- **TASK TO CARRY OUT**
Please extract every line of text from the material below word for word, leaving the pictures out of your answer.

start RECORDED INFORMATION

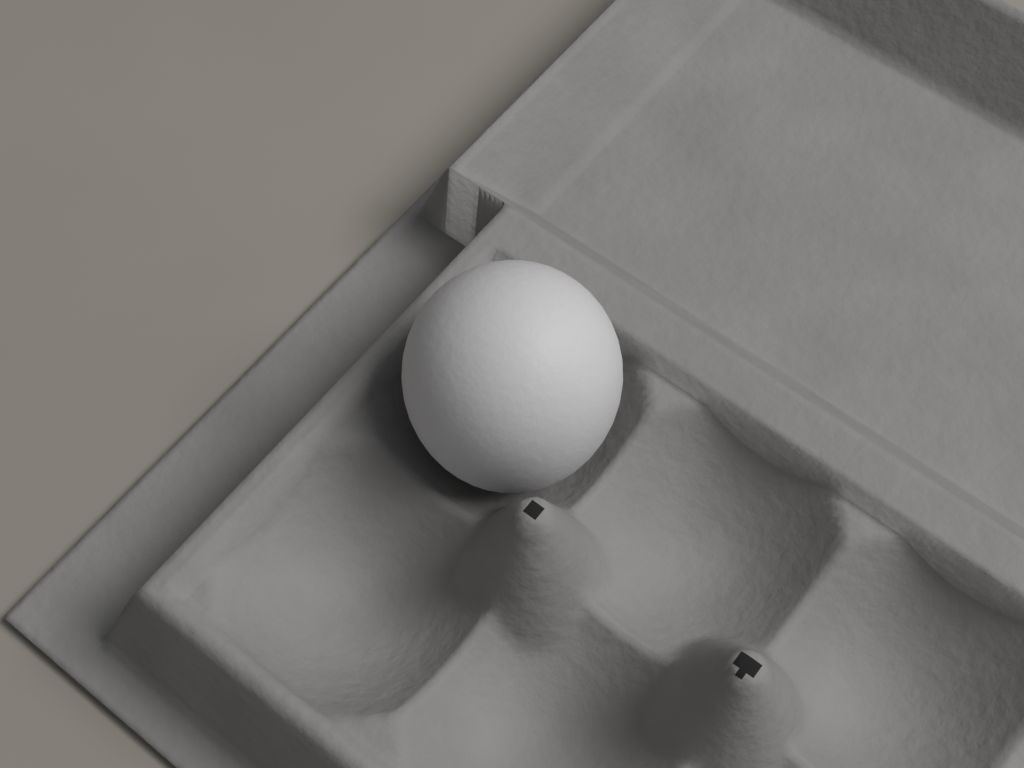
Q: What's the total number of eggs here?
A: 1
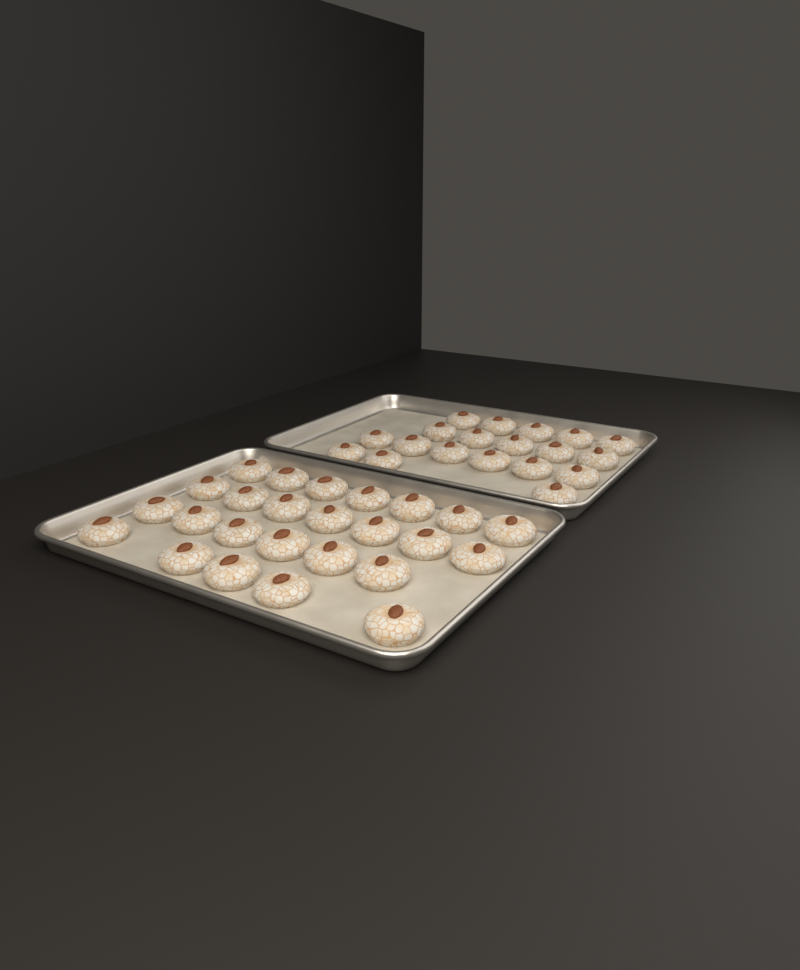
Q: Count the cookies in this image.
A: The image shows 44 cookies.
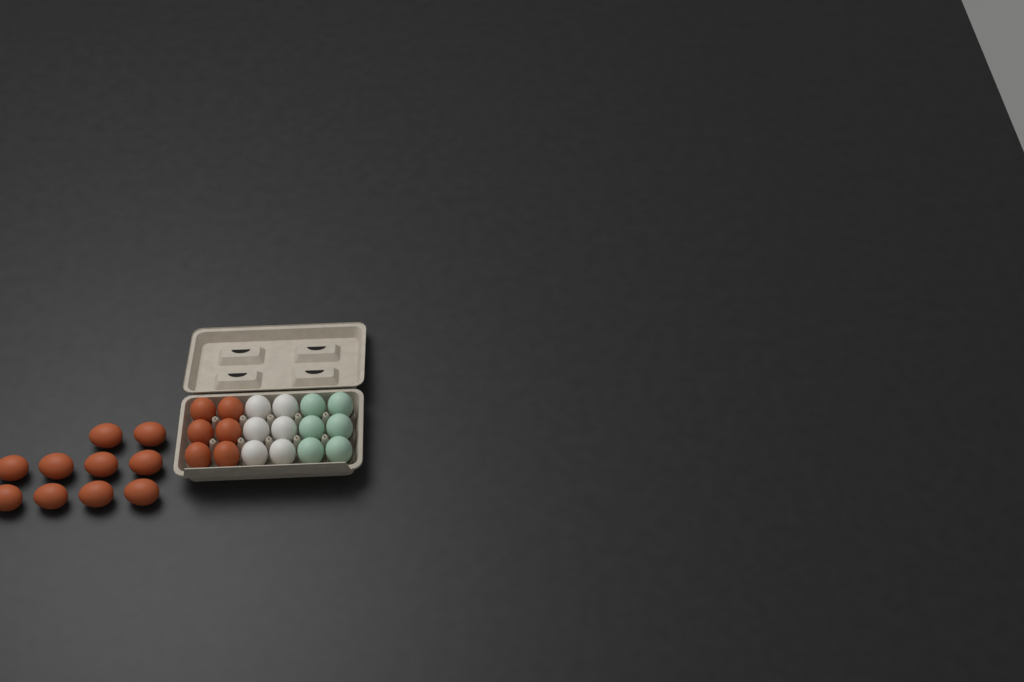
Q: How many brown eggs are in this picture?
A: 16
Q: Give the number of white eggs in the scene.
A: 6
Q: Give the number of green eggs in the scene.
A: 6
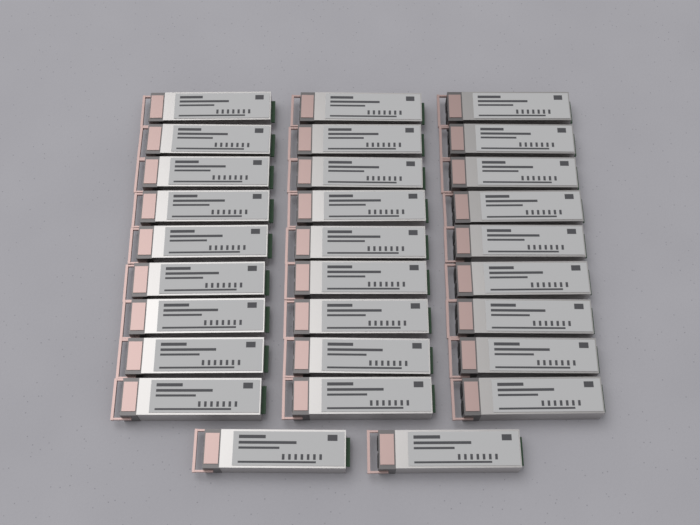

end RECORDED INFORMATION

- **TASK OUTPUT**
Q: What's the total number of eggs here?
A: 1
Q: Count the cookies in this image.
A: The image shows 44 cookies.
Q: How many brown eggs are in this picture?
A: 16
Q: Give the number of white eggs in the scene.
A: 6
Q: Give the number of green eggs in the scene.
A: 6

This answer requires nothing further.